5. Rüge eines Verstoßes gegen § 222b StPO i.V.m. § 338 Nr. 1 Buchst. b StPO (RB Ziffer IV)

Die Revision rügt, es liege ein Verstoß gegen § 222b StPO i.V.m. § 338 Nr. 1 Buchst. b StPO vor, weil "über eine Besetzungsrüge nicht entschieden wurde." Sie meint, der absolute Revisionsgrund der fehlerhaften Besetzung des Gerichts liege bereits deswegen vor, weil der Einwand der vorschriftsmäßigen Besetzung im Sinne des § 338 Nr. 1 Buchst. b 1. Alt. StPO übergangen worden sei.

Mit dieser Angriffsrichtung versagt die Rüge, worauf der Generalbundesanwalt in seiner Antragsschrift zutreffend hinweist, bereits im Ansatz. Denn das Übergehen eines Besetzungseinwandes stellt lediglich eine Zulässigkeitsvoraussetzung der Besetzungsrüge nach § 338 Nr. 1 StPO dar. Eine solche Rüge kann aber nur dann Erfolg haben, wenn die Besetzung tatsächlich vorschriftswidrig war. Dies wird hier indes gerade nicht behauptet. Vielmehr macht die Revision allein geltend, ein absoluter Revisionsgrund liege deshalb vor, weil über den erhobenen Besetzungseinwand nicht entschieden worden sei.

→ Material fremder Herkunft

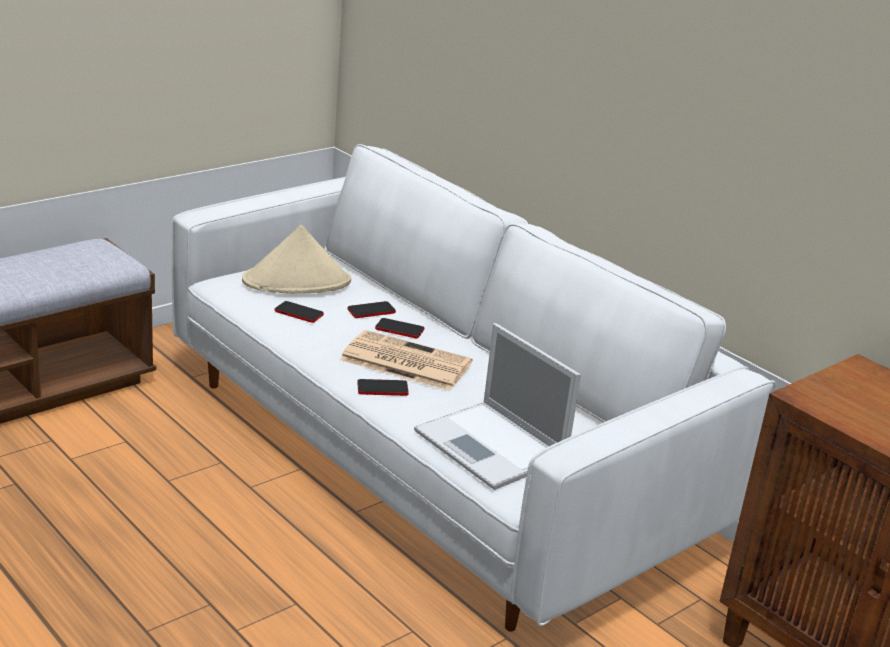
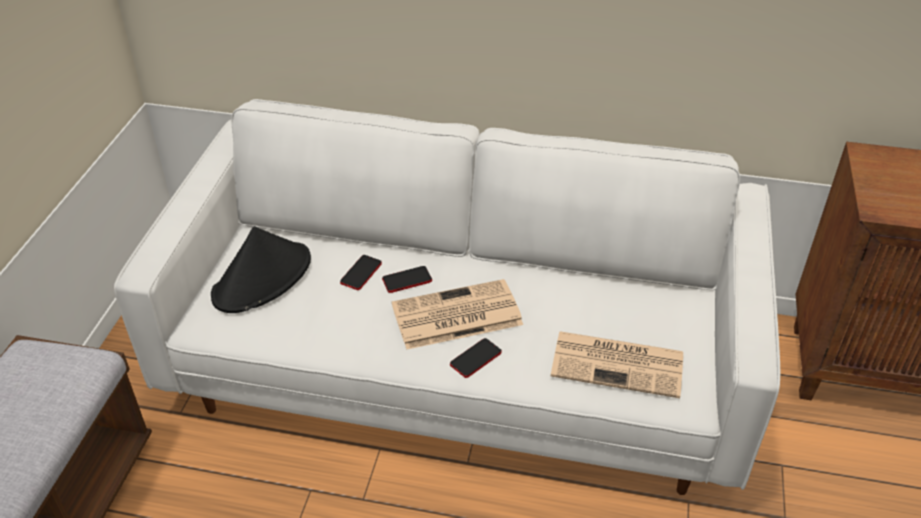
camera: 35 degrees left, 15 degrees up
beige hat [242,225,351,294] -> black hat [211,226,311,313]
phone [275,301,324,323] -> none
laptop [414,323,581,490] -> newspaper [551,331,683,398]

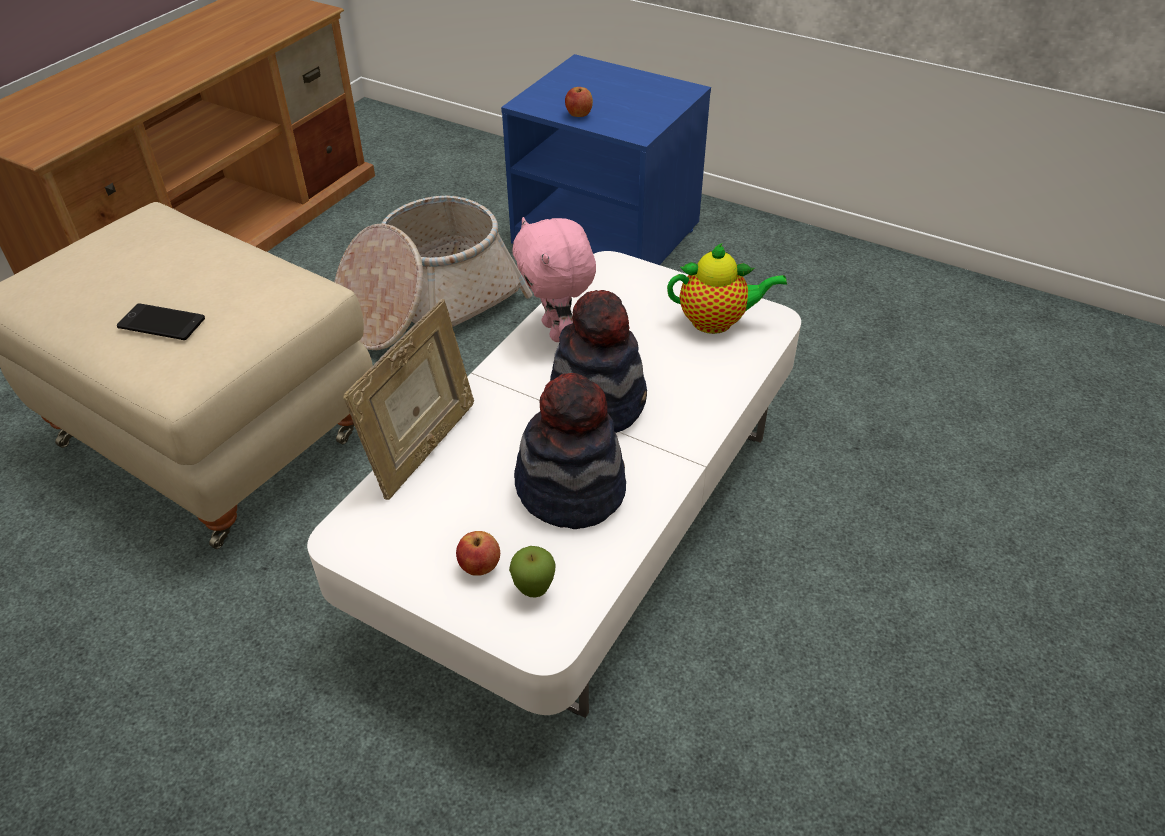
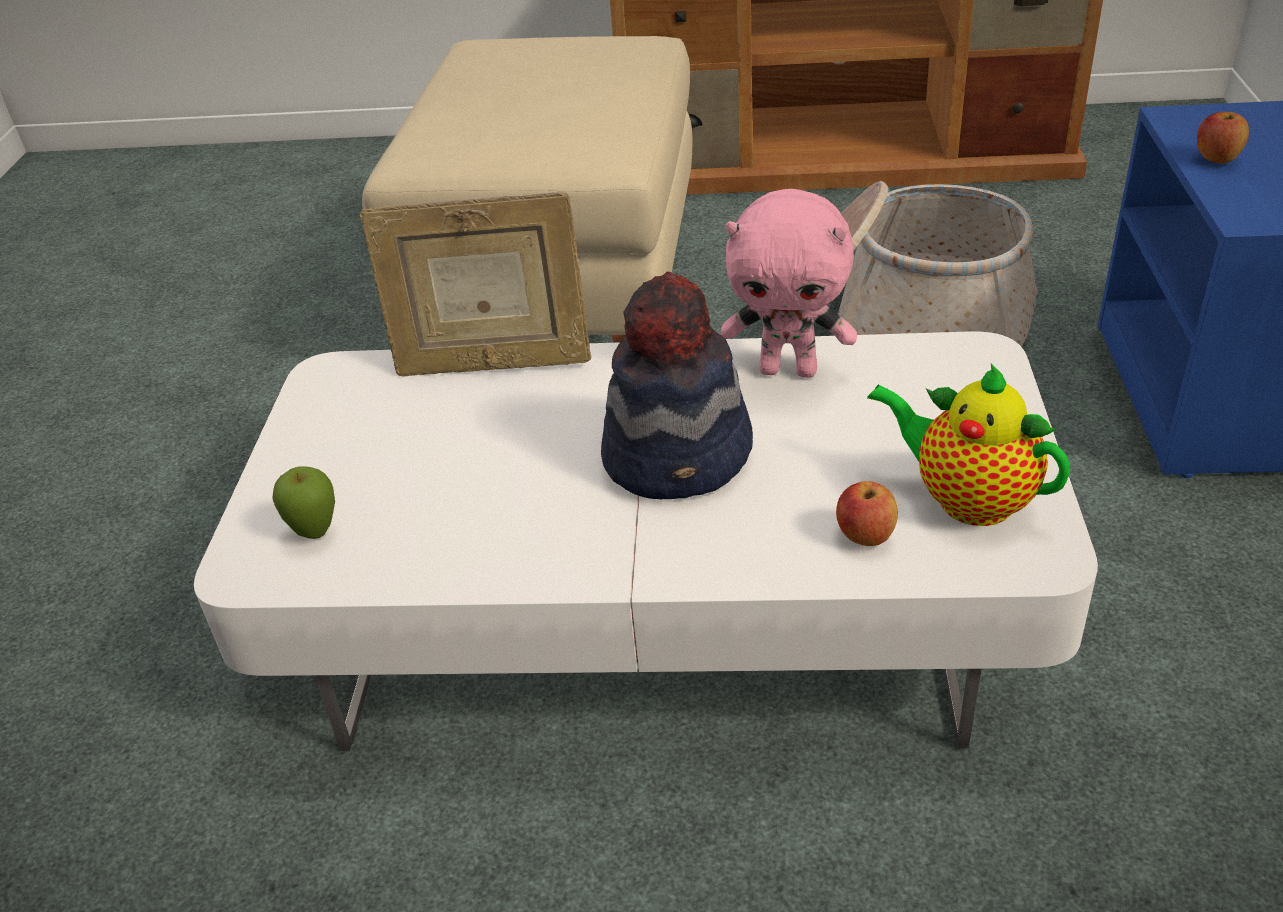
camera: 65 degrees right, 5 degrees down
phone [117,303,205,340] -> none
apple [456,531,500,576] -> apple moved to [836,481,898,546]
pink plush toy [512,217,596,342] -> pink plush toy turned 120 degrees counterclockwise [721,189,857,378]
hat [514,373,626,529] -> none
teapot [667,243,787,334] -> teapot turned 150 degrees clockwise [867,363,1070,526]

Etwaige Zweifel an der Angriffsrichtung dieser Rüge hat die Revision spätestens in ihrer Gegenerklärung zur Antragsschrift des Generalbundesanwalts ausgeräumt. Dort stellt die Revision nochmals klar, dass es in dem vorliegenden Fall, in dem das Gericht einen Besetzungseinwand übergangen habe (§ 338 Nr. 1 Buchst. b 1. Alt. StPO), "nicht um die Überprüfung der Entscheidung der erkennenden Kammer" gehe, sondern allein darum, dass der Besetzungseinwand übergangen worden sei. Die Revision vertritt dabei die (unzutreffende) Auffassung, eine "inhaltliche Überprüfung des Besetzungseinwandes" sei dem Revisionsgericht hier verwehrt, weil eine solche nur erfolgen könne, wenn die erkennende Strafkammer eine Entscheidung getroffen habe.